A public hearing set for Monday afternoon is the final hurdle Jefferson Parish officials need to clear before they can finalize an almost $600 million deal to lease the parish-owned West Jefferson Medical Center to a private operator.
The 1 p.m. meeting at the Marrero hospital’s auditorium will provide an opportunity for people to question various officials about the particulars of the deal to lease the facility to LCMC Health for a minimum of 45 years in return for at least $200 million in lease payments, $340 million in capital improvements, $31 million for things such as working capital, and possibly another $20 million, depending on financial performance.
Following the hearing, the state Attorney General’s Office — which has been reviewing the arrangement — will either approve or disapprove of the lease.
Jefferson officials expect to learn the attorney general’s decision on Tuesday. If it is positive, the deal would formally close Wednesday, parish consultant Joshua Nemzoff said Sunday.
Nemzoff said the various parties signed all the necessary closing papers Friday and gave the documents to their respective attorneys. Assuming the attorney general approves the deal, the attorneys involved will exchange the signed papers with one another to close the transaction, and LCMC would take control of West Jefferson at 12:01 a.m. Thursday.

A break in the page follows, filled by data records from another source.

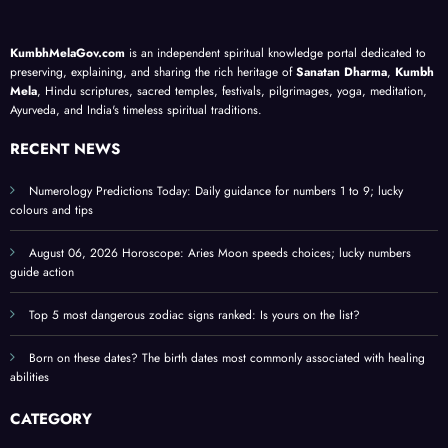
ed
life
priva
d on
Raks
h
lesso
cy
your
ha
KumbhMelaGov.com
is an independent spiritual knowledge portal dedicated to
li
ns; a
guide
birth
Ban
preserving, explaining, and sharing the rich heritage of
Sanatan Dharma
,
Kumbh
meta
;
date
han,
Mela
, Hindu scriptures, sacred temples, festivals, pilgrimages, yoga, meditation,
Ayurveda, and India's timeless spiritual traditions.
iti
physi
prote
Ona
cal
ct
m,
RECENT NEWS
self-
perso
Hari
help
nal
ali
Numerology Predictions Today: Daily guidance for numbers 1 to 9; lucky
colours and tips
guide
ener
Teej,
gy
Nag
August 06, 2026 Horoscope: Aries Moon speeds choices; lucky numbers
Panc
guide action
hami
?
Top 5 most dangerous zodiac signs ranked: Is yours on the list?
chec
Born on these dates? The birth dates most commonly associated with healing
k
abilities
othe
festi
CATEGORY
als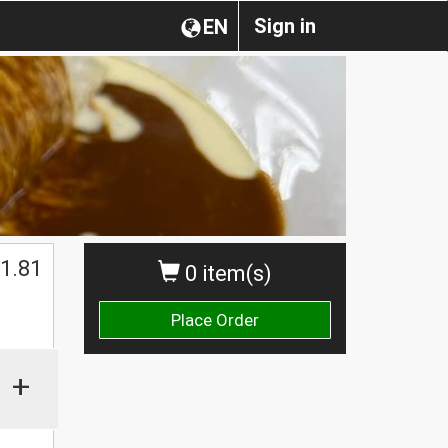
Sign in
EN
1.81
0 item(s)
Place Order
+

The lease would then be subject to a six-month “true up” process in which all the monetary figures associated with the arrangement are adjusted as needed.
LCMC can technically walk away from the deal if the attorney general doesn’t approve it by Wednesday, but the parties can agree to extend that deadline.
Nemzoff, a hospital mergers and acquisitions specialist whose contract with the parish expires Wednesday, said Jefferson taxpayers are on the cusp of securing “a fantastic deal” for their medical center.
The hospital has been ailing financially for years, and the lease deal improves the facility’s economic outlook while putting it in the hands of the same group operating the $1.1 billion University Medical Center that recently opened in Mid-City New Orleans.
Yet the road leading to Monday’s hearing has been a complicated one. After more than a year of public wrangling over whether to lease both West Jefferson and its east bank counterpart to one or more of three competing health care operators, the Parish Council voted in February to lease West Jefferson to LCMC for at least $225 million in lease payments.
However, that figure relied on unaudited financial data that showed the hospital generated more than $15 million in cash in 2014. An audit completed in June revealed that West Jefferson actually generated only $5.6 million in 2014, and officials also learned that the hospital lost about $3 million in the first half of this year.
LCMC subsequently said it would have to reduce its total lease payment by $25 million, and the Parish Council was left with no choice but to accept that.
There has also been a good deal of feuding between Nemzoff and some members of the Parish Council upset with the $1 million or so the consultant has been paid for his work on the lease deal. Nemzoff has pointed out that he originally proposed a flat fee of $625,000, which the parish rejected, and that his final bill is a fraction of 1 percent of the deal’s total value.
The parish also tried to lease East Jefferson General Hospital, its public hospital in Metairie, to a private operator. But efforts to lease it to Hospital Corporation of America — which operates Tulane University Hospital — fell apart earlier this year.
East Jefferson will remain in the parish’s control for the foreseeable future, officials have said.